> **What to work on**:
Return each line of the records below that contains the word "stages".

(Data extracted from a collection)
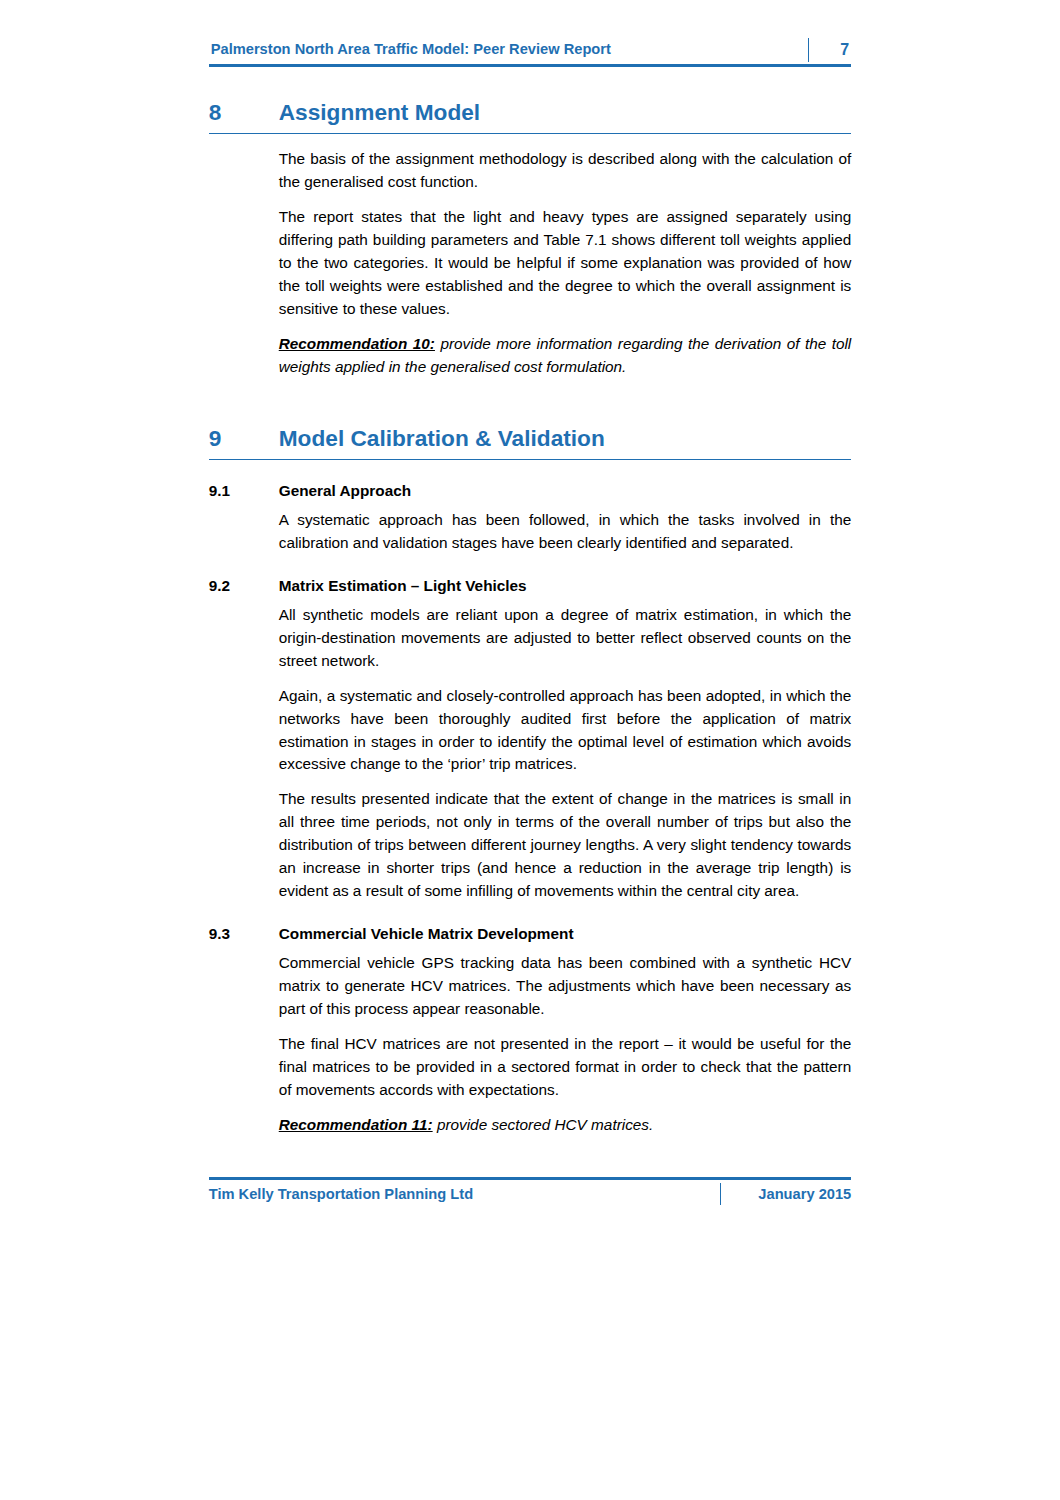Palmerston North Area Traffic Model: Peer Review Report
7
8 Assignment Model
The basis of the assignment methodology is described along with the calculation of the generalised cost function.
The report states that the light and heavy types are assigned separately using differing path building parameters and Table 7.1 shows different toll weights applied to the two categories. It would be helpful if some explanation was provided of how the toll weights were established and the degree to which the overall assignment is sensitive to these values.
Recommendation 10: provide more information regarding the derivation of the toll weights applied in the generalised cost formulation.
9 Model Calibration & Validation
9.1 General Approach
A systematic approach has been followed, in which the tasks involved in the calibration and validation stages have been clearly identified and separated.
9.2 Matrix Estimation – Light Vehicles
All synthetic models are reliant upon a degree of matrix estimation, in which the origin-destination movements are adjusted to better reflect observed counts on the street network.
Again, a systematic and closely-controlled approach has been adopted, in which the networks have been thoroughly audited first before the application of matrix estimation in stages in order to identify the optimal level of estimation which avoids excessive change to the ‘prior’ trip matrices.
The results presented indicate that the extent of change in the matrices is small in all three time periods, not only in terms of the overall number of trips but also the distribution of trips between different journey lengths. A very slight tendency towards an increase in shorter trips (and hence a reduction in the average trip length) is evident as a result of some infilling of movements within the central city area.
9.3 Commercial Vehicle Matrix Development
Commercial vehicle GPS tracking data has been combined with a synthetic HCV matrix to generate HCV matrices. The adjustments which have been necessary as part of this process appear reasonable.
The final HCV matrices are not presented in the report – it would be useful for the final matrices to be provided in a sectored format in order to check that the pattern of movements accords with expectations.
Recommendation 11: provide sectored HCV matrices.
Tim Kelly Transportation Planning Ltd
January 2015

> **Result below**:
A systematic approach has been followed, in which the tasks involved in the calibration and validation stages have been clearly identified and separated.
Again, a systematic and closely-controlled approach has been adopted, in which the networks have been thoroughly audited first before the application of matrix estimation in stages in order to identify the optimal level of estimation which avoids excessive change to the ‘prior’ trip matrices.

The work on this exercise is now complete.